Background: At birth, the newborn rat’s lungs are structurally immature and similar to preterm infants in the saccular stage of development who are at risk for oxidative injury. Caffeine citrate (Caff) and Ibuprofen lysine (Ibu) are used for apnea and closure of a symptomatic PDA, respectively. Both have anti-inflammatory and antioxidant properties. Alveolarization and microvascular maturation are major processes regulated by matrix metalloproteinases (MMPs) and vascular endothelial growth factor (VEGF) but affected by oxidative injury.

Objective: To test the hypothesis that early postnatal treatment with Caff and/or Ibu protects the immature lungs in the saccular stage against oxidative injury and preserves biomarkers of alveolarization and microvascular maturation.

Design/Methods: Neonatal rats (n=18/group) were exposed to intermittent hypoxia (IH), hyperoxia (Hx) only (50% O2), or room air (RA), from the first day of life (P0) to P14, during which they received: 1) Caff (20 mg/kg loading IP) on P0; and 5 mg/kg/day on P1-P14; 2) Ibu (10 mg/kg loading IP) on P0; and 5 mg/kg/day on P1 and P2; 3) Caff+Ibu; or 4) placebo saline (Sal) on P0-P14. Lungs were examined at P14 and P21 for histopathology: hypertension, apoptosis; biomarkers of alveolarization and angiogenesis. Data are mean±SEM.

Results: Hx and IH resulted in significant damage in the Sal groups with reductions in secondary crest formation (Hx:16.2±1.2; IH: 12.5±1.5 vs. RA: 22.1±1.8, p< 0.01). Radial alveolar counts were reduced and medial wall thickness (μm) increased in Hx (3.2±0.17 and 0.34±0.02, respectively, p< 0.01) and IH (3.2±0.21 and 0.35±0.02, respectively, p< 0.01) vs. RA (4.3±0.3 and 0.23±0.02). The effects of Hx and IH were improved with all treatments, although alveolar hemorrhage was noted with Ibu. Apoptosis intensity was increased with Hx (1550.2±192.5, p< 0.01) and IH (2898.3±181.5, p< 0.01) vs. Sal (769.7±100.9), and only Ibu effectively reduced it (Hx: 624.3±44.7; IH: 515.0±74.2, p< 0.01). MMP-2 and MMP-8 were decreased in Hx and IH, but MMP-9 was elevated in the Sal group. All treatments reversed these biomarker effects. Angiogenesis biomarkers were decreased with Sal in Hx and increased in IH, and only Ibu reversed those effects.

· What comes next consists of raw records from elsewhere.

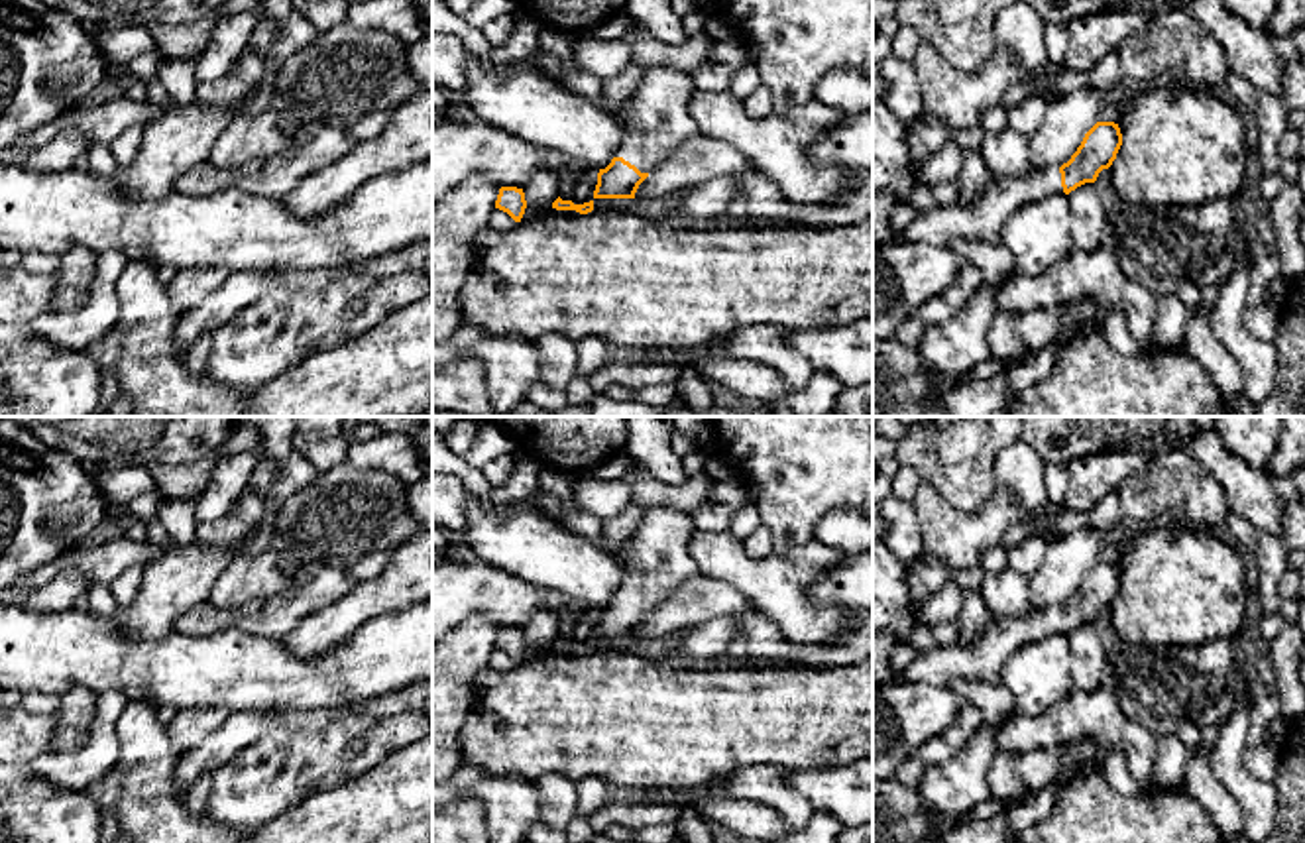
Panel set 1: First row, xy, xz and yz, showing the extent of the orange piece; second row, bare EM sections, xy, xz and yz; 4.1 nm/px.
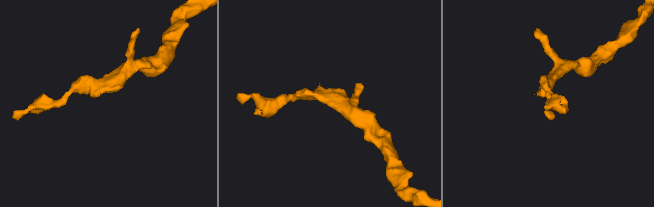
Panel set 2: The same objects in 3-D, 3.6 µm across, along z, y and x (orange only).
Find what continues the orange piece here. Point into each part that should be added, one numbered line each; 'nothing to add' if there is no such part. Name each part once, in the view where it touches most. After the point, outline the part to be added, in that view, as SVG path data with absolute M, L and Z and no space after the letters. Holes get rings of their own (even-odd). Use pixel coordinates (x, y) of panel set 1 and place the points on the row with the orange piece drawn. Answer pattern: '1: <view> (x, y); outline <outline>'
1: xz (657, 122); outline M647 67L641 86L619 116L625 138L615 157L623 157L641 173L651 173L698 136L698 126L688 114L694 92L692 73L676 67Z

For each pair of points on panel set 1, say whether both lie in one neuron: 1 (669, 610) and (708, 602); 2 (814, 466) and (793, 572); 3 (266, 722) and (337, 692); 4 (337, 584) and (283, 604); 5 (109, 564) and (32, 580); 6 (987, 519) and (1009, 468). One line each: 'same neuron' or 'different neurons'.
1: same neuron
2: different neurons
3: different neurons
4: same neuron
5: same neuron
6: different neurons

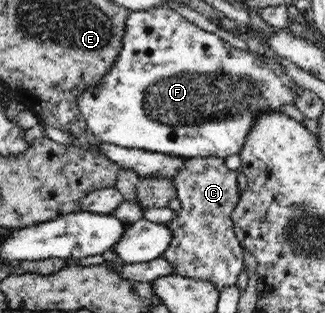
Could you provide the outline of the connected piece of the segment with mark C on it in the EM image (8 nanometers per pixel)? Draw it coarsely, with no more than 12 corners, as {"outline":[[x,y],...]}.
{"outline":[[189,158],[160,255],[218,295],[244,272],[238,173]]}

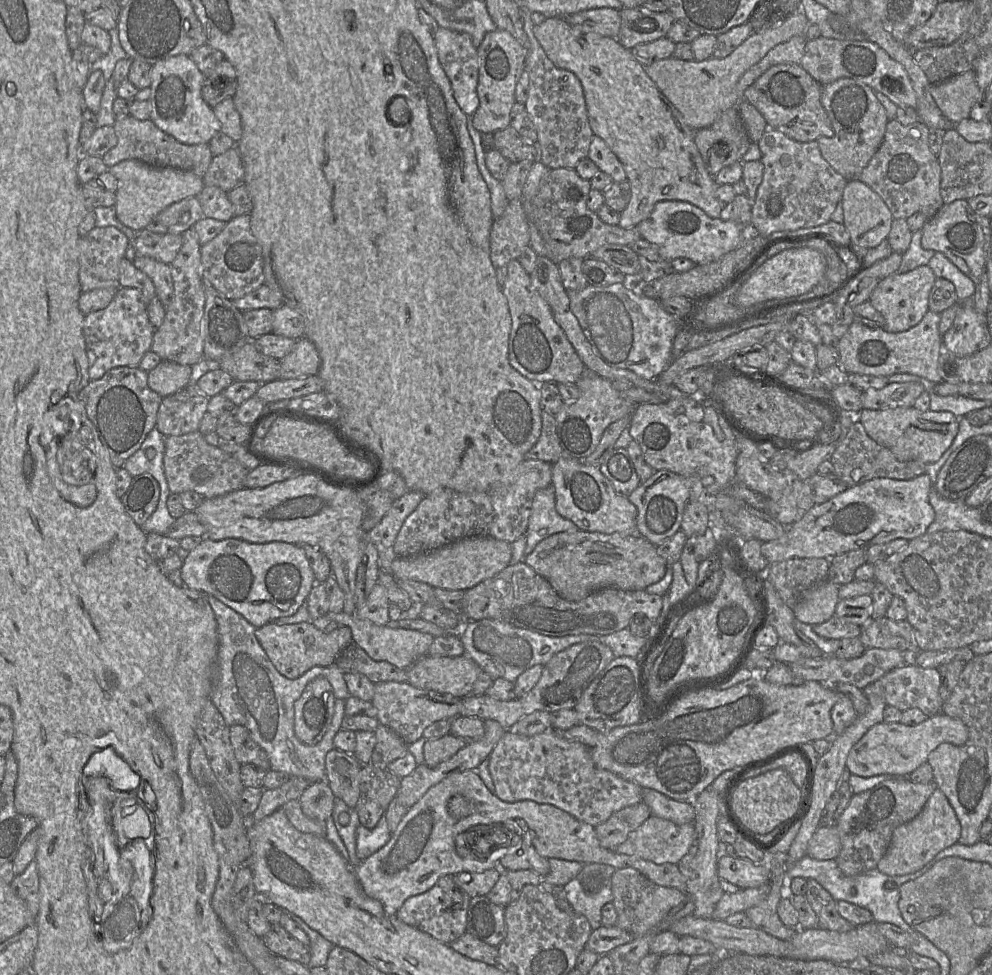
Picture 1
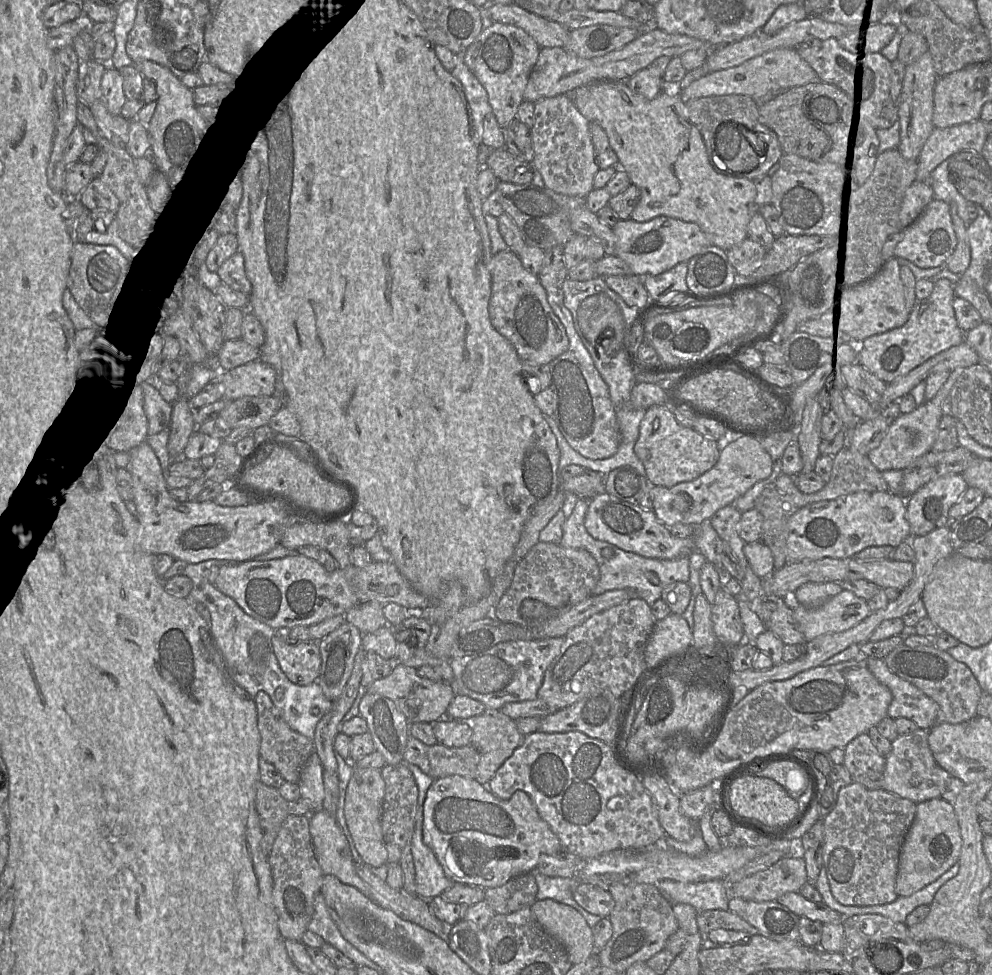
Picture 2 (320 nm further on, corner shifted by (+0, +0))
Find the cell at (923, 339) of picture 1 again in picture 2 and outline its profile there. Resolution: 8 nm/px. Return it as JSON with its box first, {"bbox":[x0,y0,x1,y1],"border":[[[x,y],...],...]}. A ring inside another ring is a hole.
{"bbox":[860,278,965,383],"border":[[[947,278],[936,280],[932,293],[926,299],[917,301],[910,312],[907,322],[903,326],[863,340],[863,348],[860,352],[860,364],[886,383],[890,383],[899,377],[907,375],[910,371],[940,352],[961,344],[965,341],[965,332],[957,324],[953,308],[955,297],[955,283]]]}

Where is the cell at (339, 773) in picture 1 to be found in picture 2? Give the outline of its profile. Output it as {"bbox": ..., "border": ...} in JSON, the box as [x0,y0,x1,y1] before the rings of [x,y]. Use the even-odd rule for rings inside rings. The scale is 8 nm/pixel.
{"bbox":[344,765,388,867],"border":[[[353,765],[353,773],[346,789],[344,813],[354,845],[364,863],[371,867],[379,867],[388,861],[382,828],[381,815],[385,795],[385,782],[380,769],[359,768]]]}

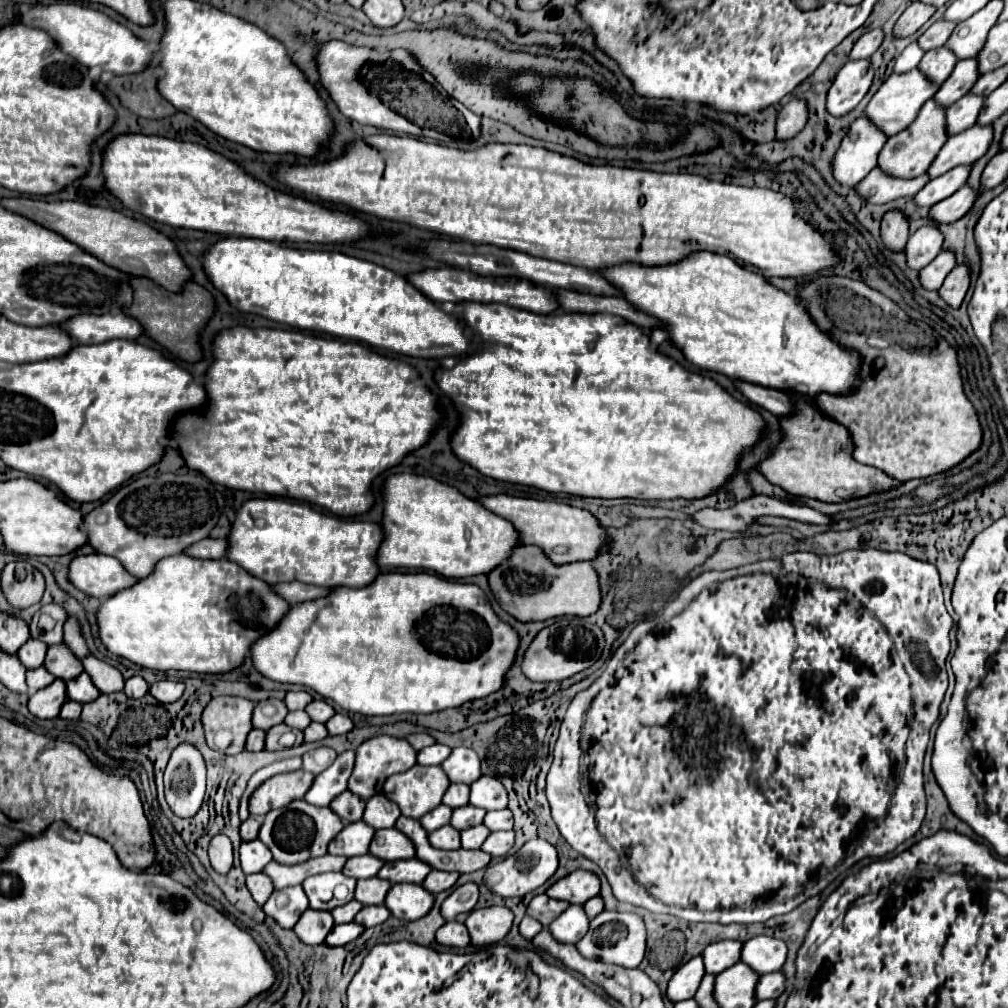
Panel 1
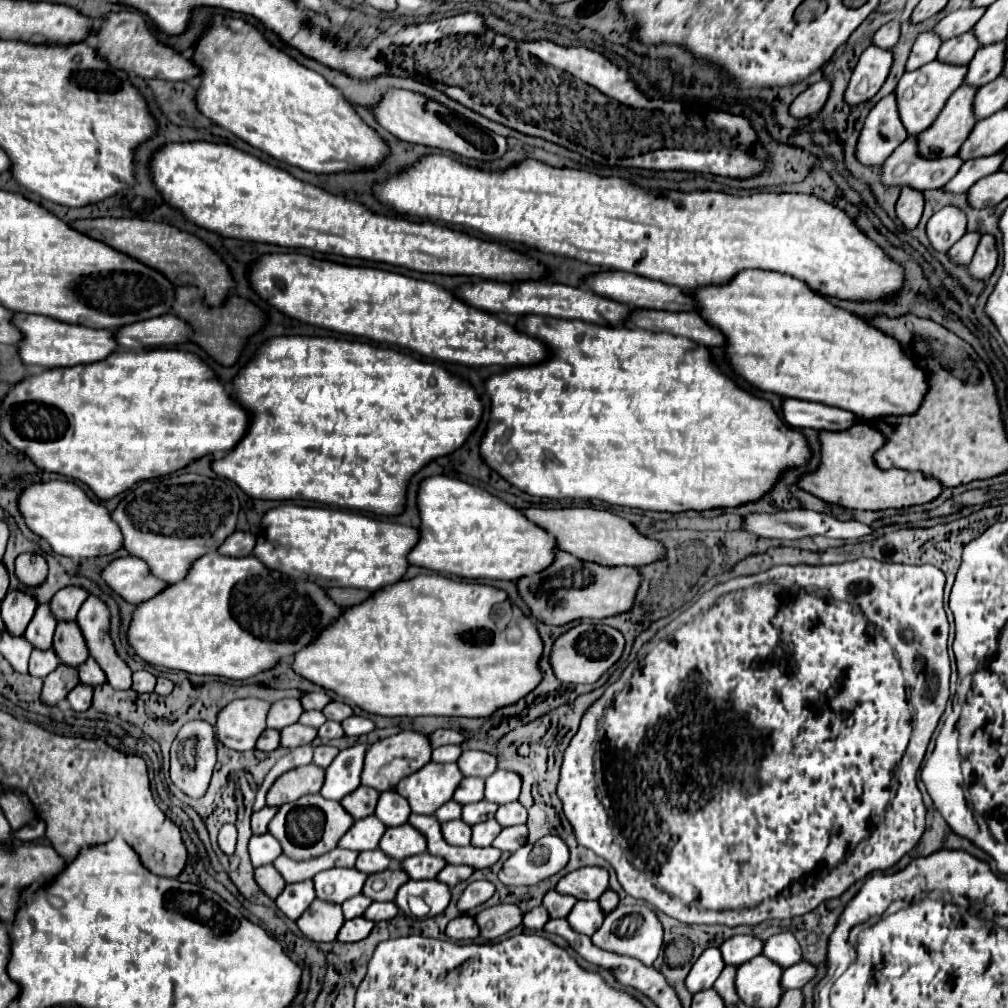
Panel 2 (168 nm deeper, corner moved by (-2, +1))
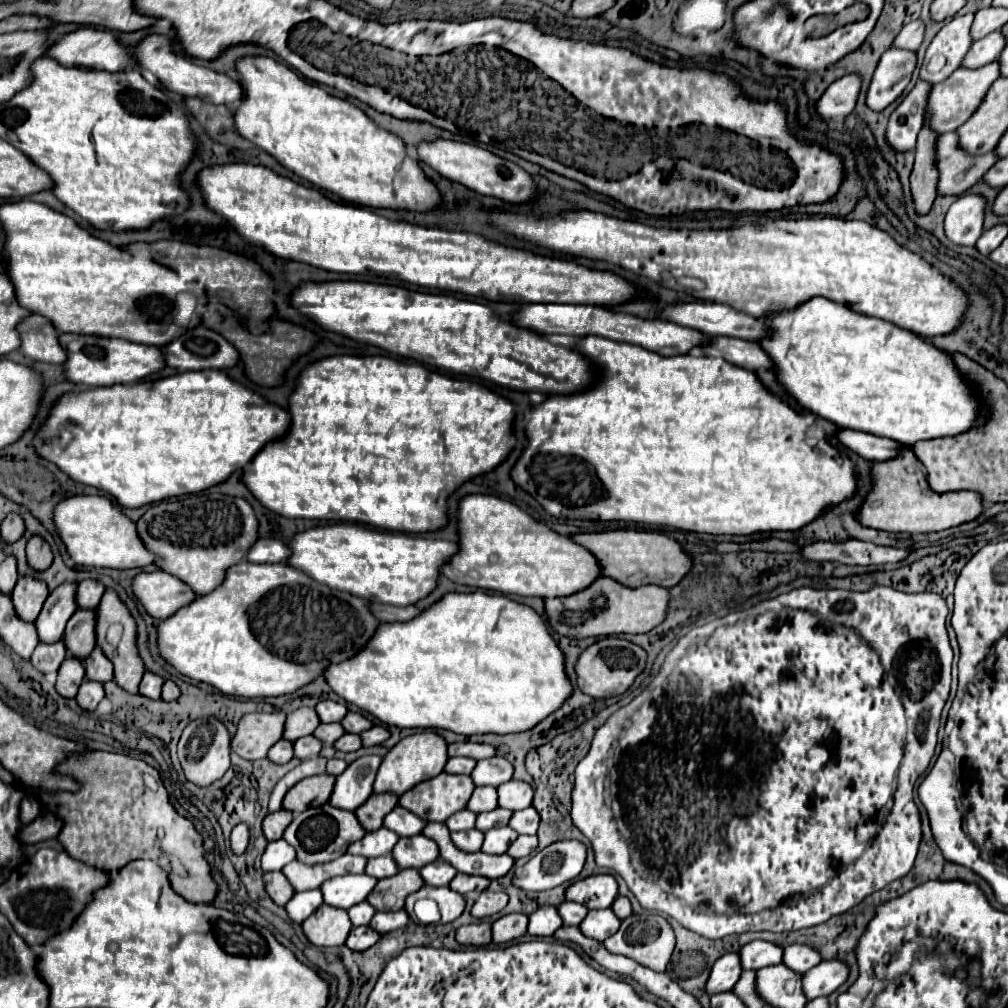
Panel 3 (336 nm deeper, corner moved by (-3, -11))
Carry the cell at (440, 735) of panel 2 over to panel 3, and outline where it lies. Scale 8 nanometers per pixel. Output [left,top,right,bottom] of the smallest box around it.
[448,742,496,760]

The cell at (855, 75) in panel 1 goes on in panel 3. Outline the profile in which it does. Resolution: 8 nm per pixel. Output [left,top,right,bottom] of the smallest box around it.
[866,48,916,110]

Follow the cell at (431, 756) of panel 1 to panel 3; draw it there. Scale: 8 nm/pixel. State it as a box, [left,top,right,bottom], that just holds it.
[444,758,476,774]

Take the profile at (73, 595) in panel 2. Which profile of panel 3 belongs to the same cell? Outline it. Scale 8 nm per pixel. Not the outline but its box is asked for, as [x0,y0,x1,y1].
[76,580,106,608]

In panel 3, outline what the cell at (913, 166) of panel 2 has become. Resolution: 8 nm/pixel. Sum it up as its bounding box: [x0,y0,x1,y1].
[938,132,998,194]

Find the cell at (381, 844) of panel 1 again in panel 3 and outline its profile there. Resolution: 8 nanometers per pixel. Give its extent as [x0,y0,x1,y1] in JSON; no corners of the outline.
[392,834,438,870]

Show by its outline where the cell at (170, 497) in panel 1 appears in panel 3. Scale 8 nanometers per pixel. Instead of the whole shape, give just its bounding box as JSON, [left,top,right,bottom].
[138,492,258,594]

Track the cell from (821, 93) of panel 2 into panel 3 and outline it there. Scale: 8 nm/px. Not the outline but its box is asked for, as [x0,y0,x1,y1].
[816,74,862,118]

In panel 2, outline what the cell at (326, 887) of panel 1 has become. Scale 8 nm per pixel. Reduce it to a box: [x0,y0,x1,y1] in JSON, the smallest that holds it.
[313,868,367,904]

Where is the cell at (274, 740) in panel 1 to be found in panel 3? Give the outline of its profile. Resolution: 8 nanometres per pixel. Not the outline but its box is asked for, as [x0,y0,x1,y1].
[294,736,322,760]

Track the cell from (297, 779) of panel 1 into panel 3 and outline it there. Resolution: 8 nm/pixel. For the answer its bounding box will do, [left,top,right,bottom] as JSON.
[284,774,336,814]

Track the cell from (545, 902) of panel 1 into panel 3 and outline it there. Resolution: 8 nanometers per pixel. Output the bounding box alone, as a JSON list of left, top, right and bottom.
[558,902,588,926]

Conclusion(s): Immature lungs in the saccular stage are highly vulnerable to oxidative damage. Improvements in lung architecture and pulmonary outcomes with Caff may be due to its effects on biomarkers of alveolarization and microvascular maturation. While Ibu improved apoptosis and angiogenesis biomarkers, hemorrhage is a cause for concern.